A swearing (feral?) toddler, language and discovering other mothers who are OK with being real – South London Photographer

One of the things I enjoy about becoming a photographer is looking out for work by others that I find interesting, effective, beautiful or thought-provoking.  There are so many different uses of and for photography, comparing one with another is often a pointless exercise.  As I study as well as work as a photographer, my understanding of what is possible for me is changing and developing all the time.  Do I want to  concentrate on observational photography or creating my own images that might communicate something to someone? Studying introduces to me to a wide variety of styles and photographic languages and it’s good to have begun appreciating just how much there is out there.

I know photographing families commercially, as I do, gives immense joy and pleasure to parents when they see the images of their children and families.  The funny little scribbles I do on my phone and post to Flickr are like a kind of instant art, colouring-ins that give me immense pleasure and joy as I create them but are ultimately somewhat ephemeral.  I’m still trying to work out how I can use photography to express myself and even what it is I want to express although the college work seems be informing that in some ways.  (I don’t mind saying I was really rather chuffed to be referred to as an ‘artist, thinker and photographer’ by my tutor in my latest feedback!)   I recently stumbled across a highly effective short online film made by photographer, Dana Spaeth, who has put a collection of photographs together to voice her concern about gun violence in the States.

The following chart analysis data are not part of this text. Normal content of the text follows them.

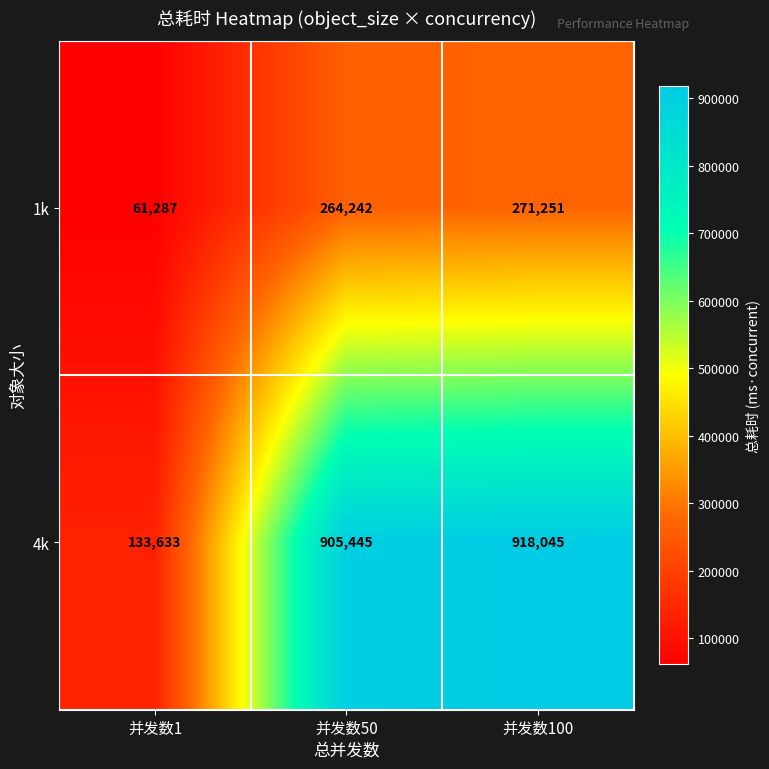

What is the sum of the 1k values at 并发数50 and 并发数100?

535493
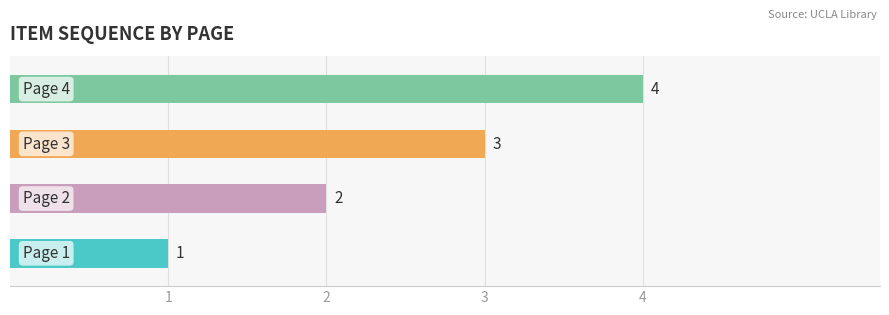

What is the minimum value shown in the chart?

1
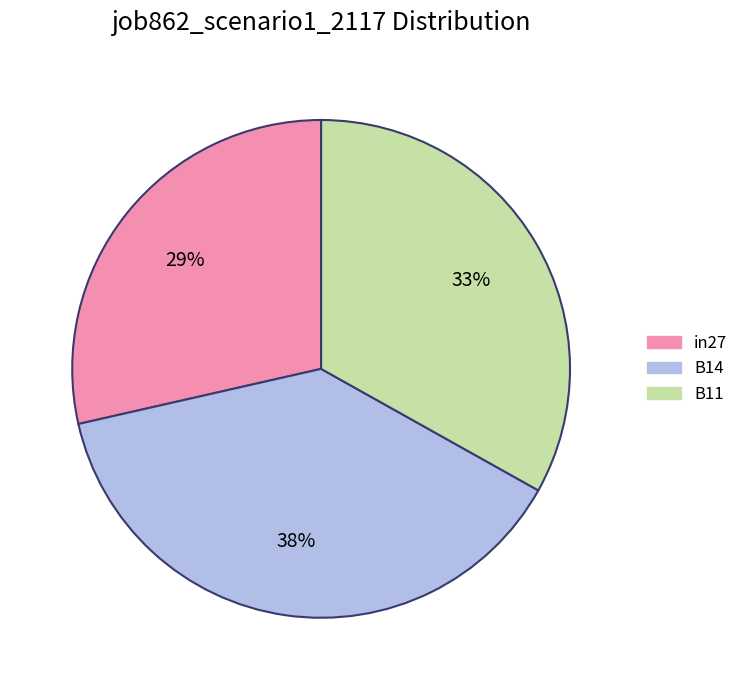

How many segments does this pie chart have?

3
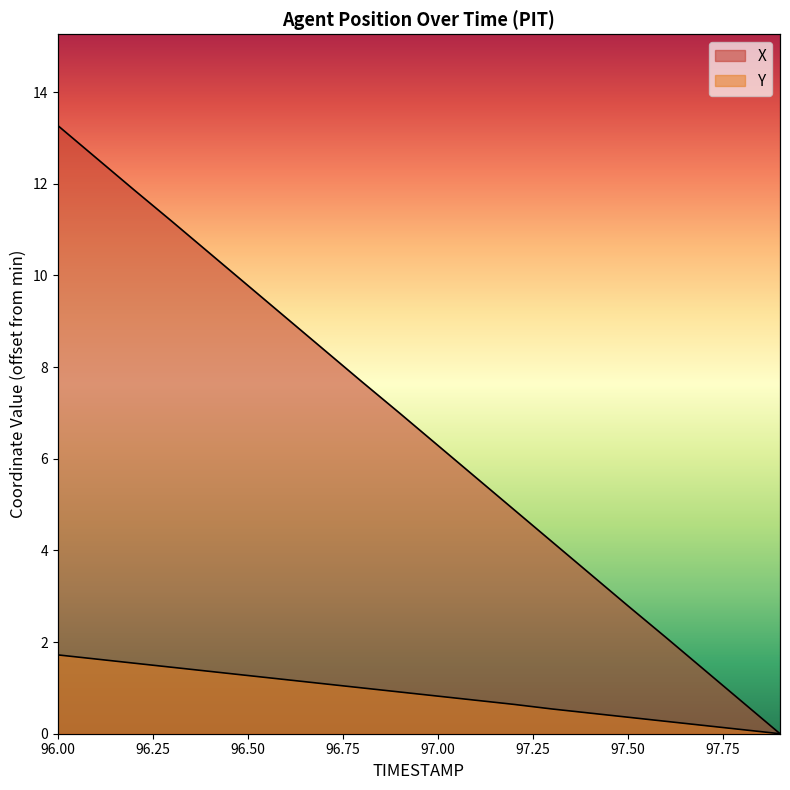

What is the value of the X point at the 17th from the left?

2.1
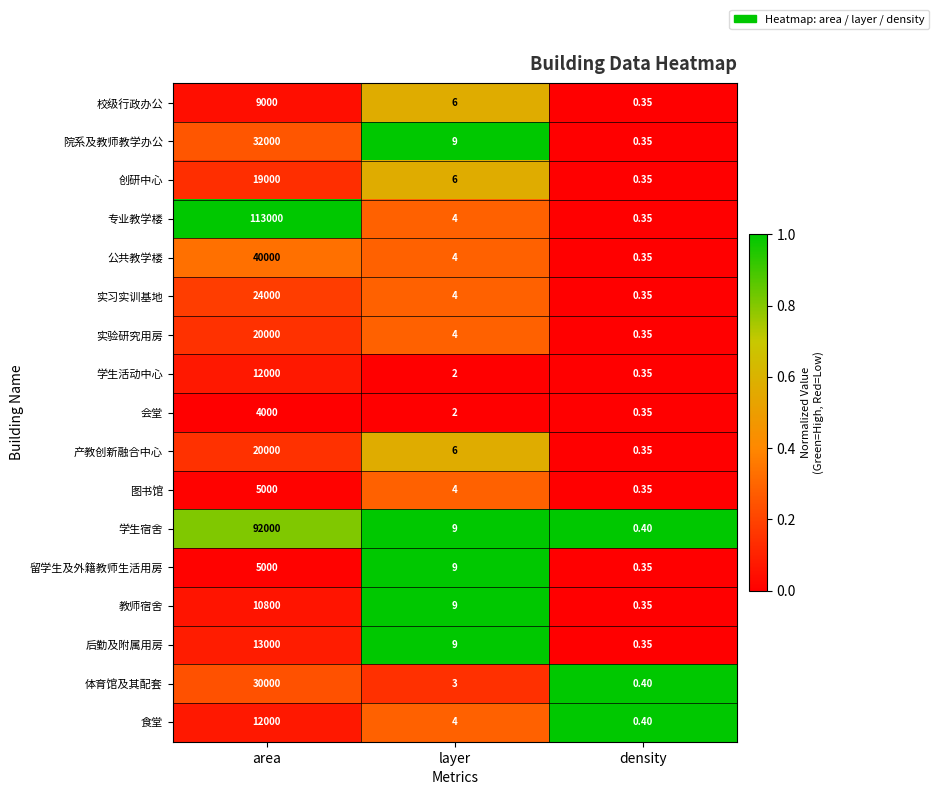

At which label does 专业教学楼 reach its minimum?

density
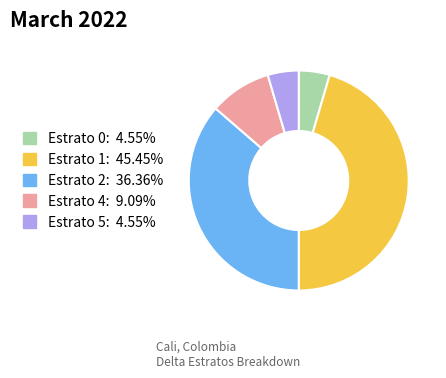

Is there a majority slice in this chart?

No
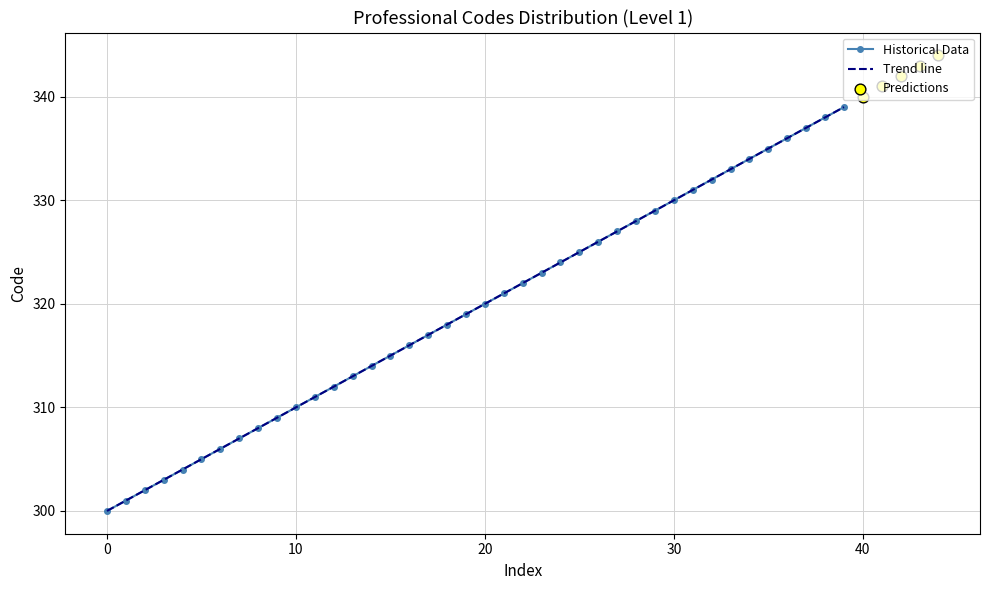

Which has a higher value, 301 or 305?

305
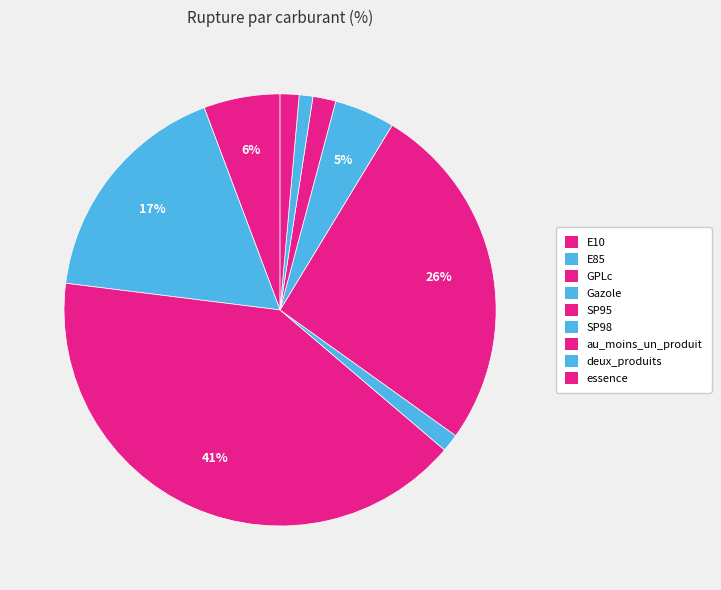

What is the smallest slice in the pie chart?

deux_produits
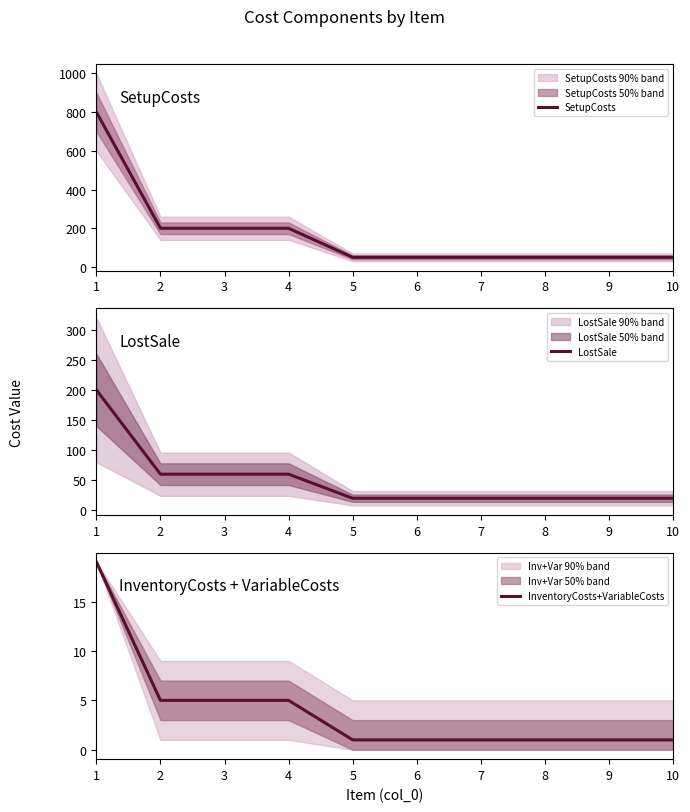

The value of LostSale at 5 is 20. True or false?

True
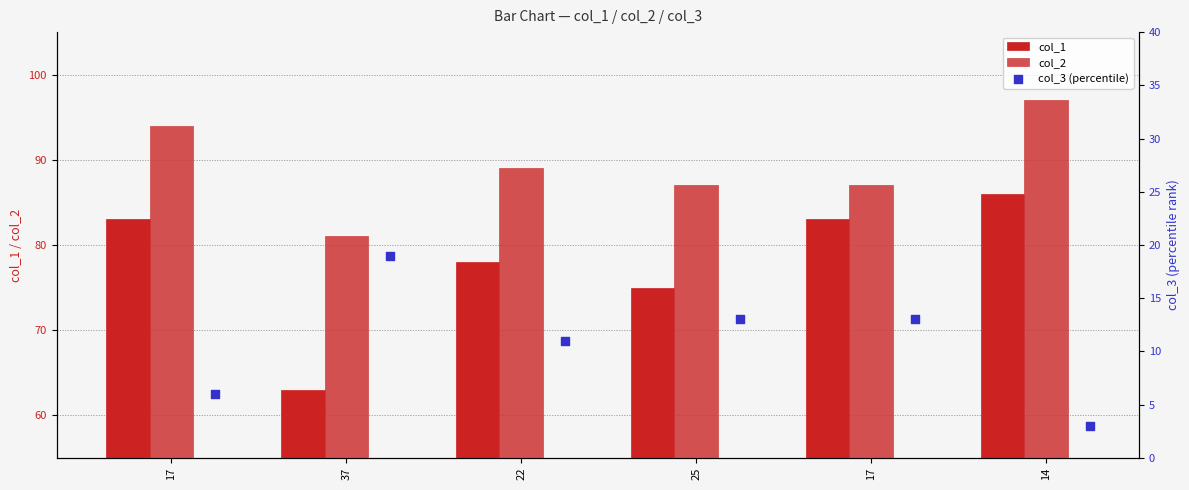

At which category is the sum across all series the highest?

14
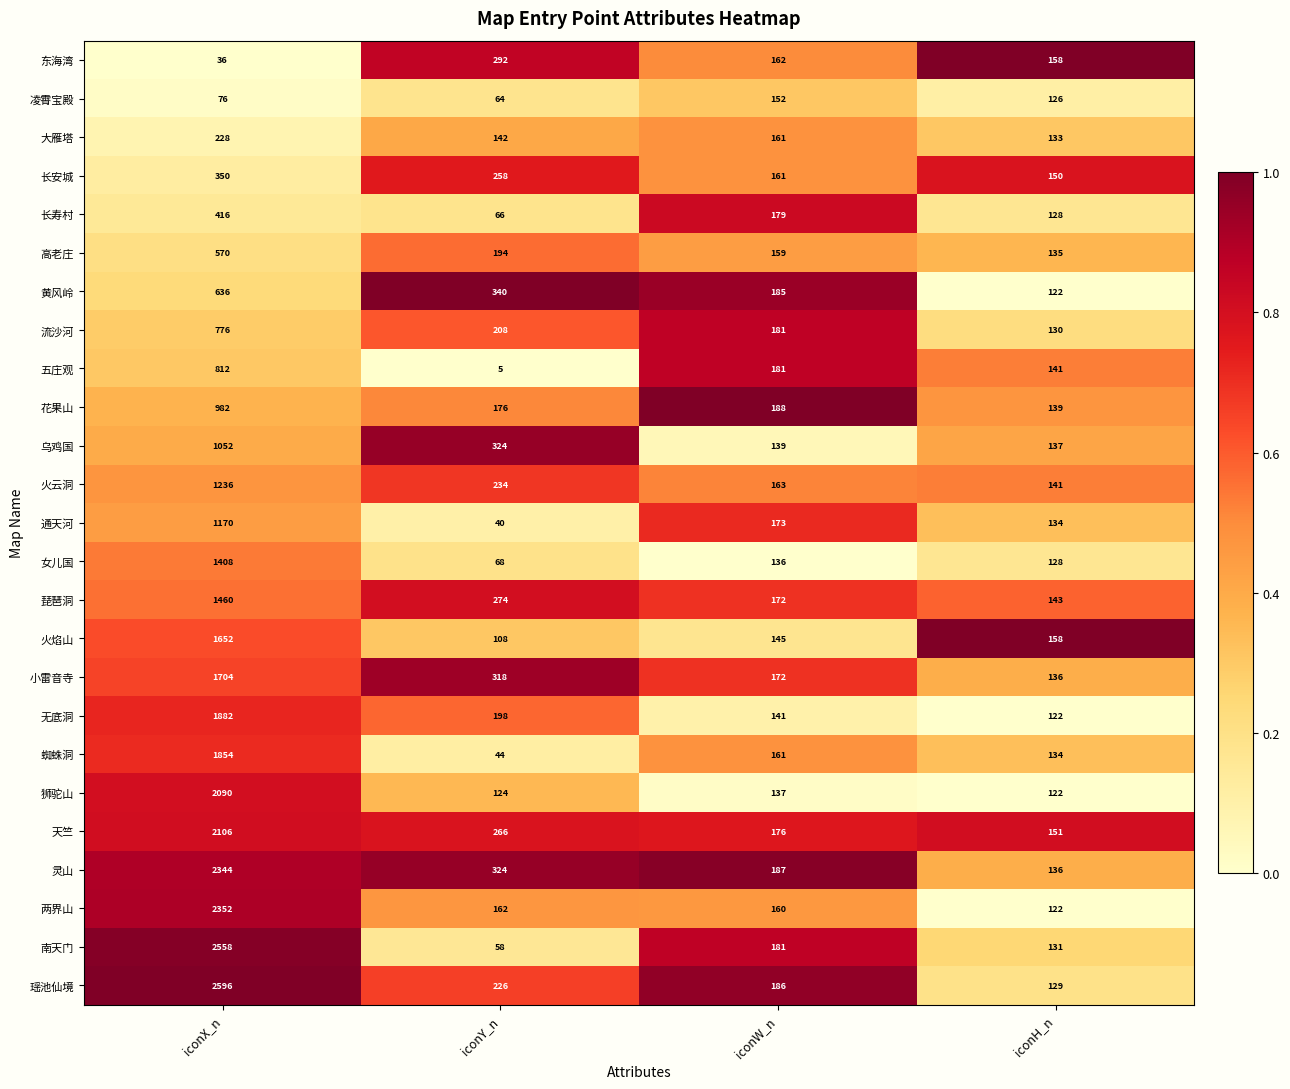

What is the average value of the 南天门 series?

732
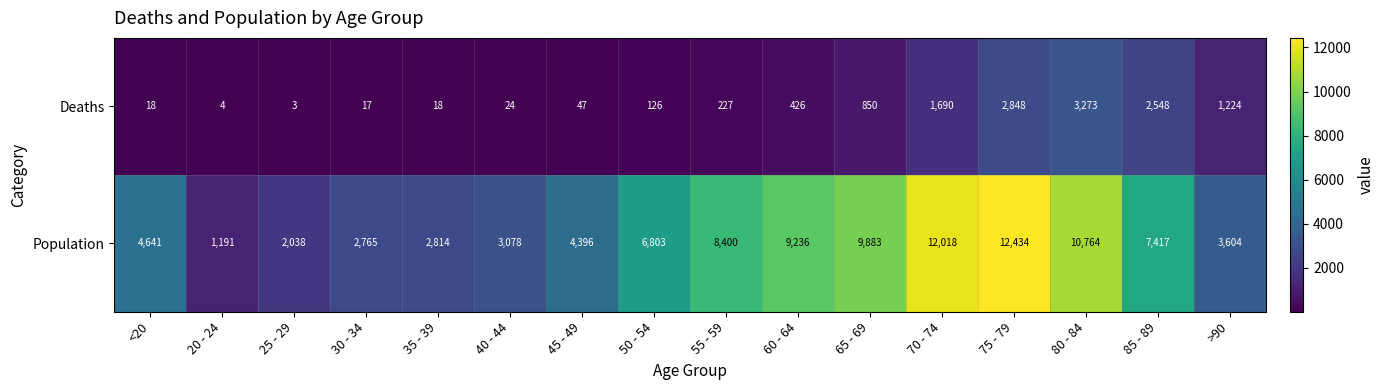

What is the difference between the highest and lowest values at <20?

4623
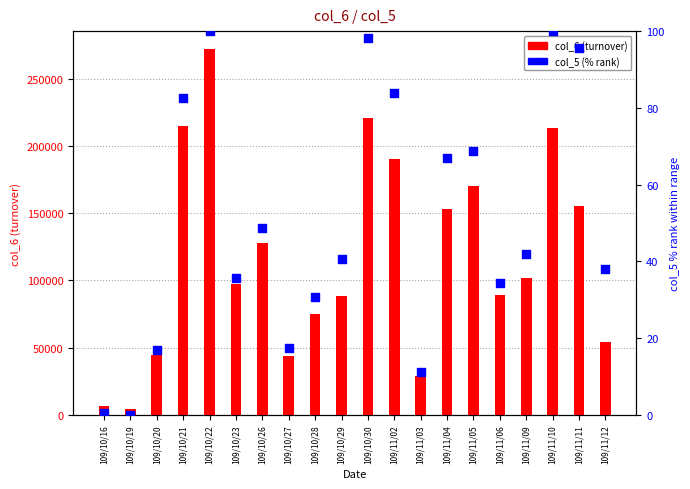

What is the total value across all series at 109/10/20?

44716.9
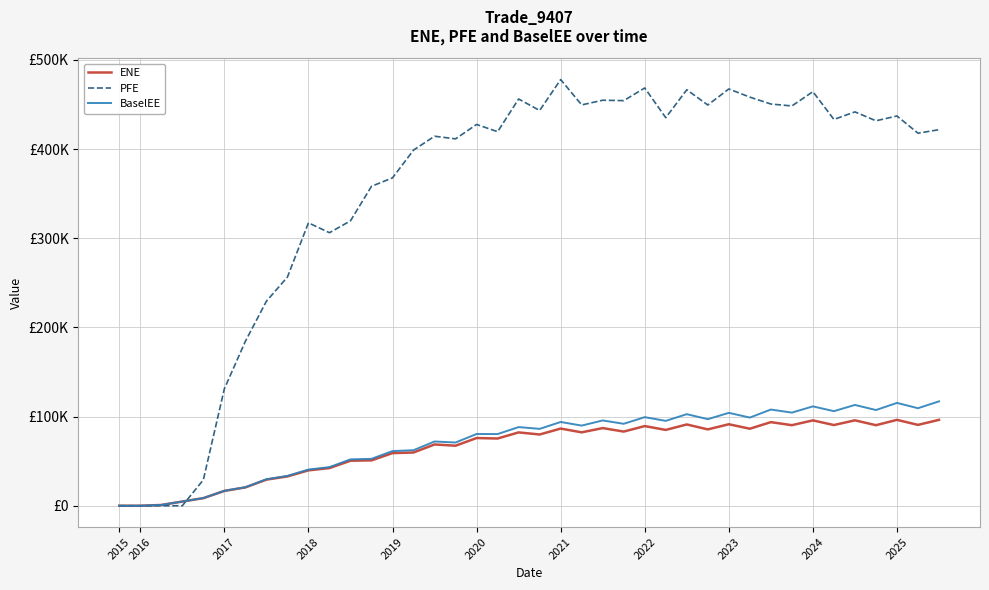

Does the chart have visible grid lines?

Yes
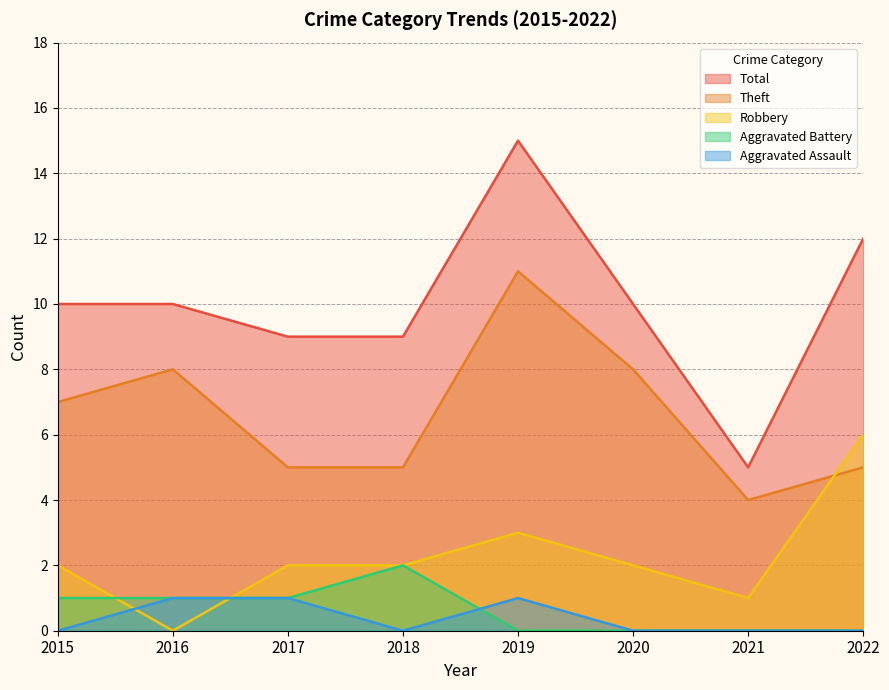

Is the value of Aggravated Assault at 2017 greater than the value of Theft at 2019?

No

It’s a powerful film and the message is stark and alarming – share it, American friends; it is useful for me to see photography being used in this way.

I stumbled across the film on Twitter where it had been shared by a site called Scary Mommy. I’ve not looked at the site fully but my initial reaction was, ‘great, a site that promotes the reality of being a parent’.  There are so many messages out there about being impossibly perfect that it’s somewhat refreshing to come across something that promotes a more truthful message.  My youngest child is at that amazing age where new language just tumbles out of his mouth every day.  As we listen to his developing syntax we are all constantly going ‘cute!!” It’s slightly disconcerting however that he is under the impression when we’re in the car that all people outside the car are called ‘bucking nankers’.  To be fair to me I only tend to use the term ‘bucking nankers’ about motorbike riders who nearly crash into my new car (crazy fools because it’s most likely them that would have come off worse; the bonnet of my car could be fixed or replaced whereas their necks are more tricky to deal with) or suicidal pedestrians who step out in front of my moving vehicle.  Oh, and the occasional ‘bucking’ aggressive driver who thinks he/she owns the ‘bucking’ road!  Still, I probably need to temper my in-car road-rage when the 2 year old is with me.

Here are a couple of photos of my own kids for this week’s blog.  They’re not at all like the commercial family stuff I do but I love the reality about them.  I discussed whether or not to post the second one of my oldest son with him, and he said he liked the styling so I could go ahead – he was having a bad moment, just as any 10 year old boy (well all of us really) does from time to time.  This is the reality of childhood and family life and I do find it quite satisfying to record.  The first image is of my middle son teaching my youngest who has just moved out of nappies how to have a pee when there isn’t a loo around. “Thanks, dude,” said the baby!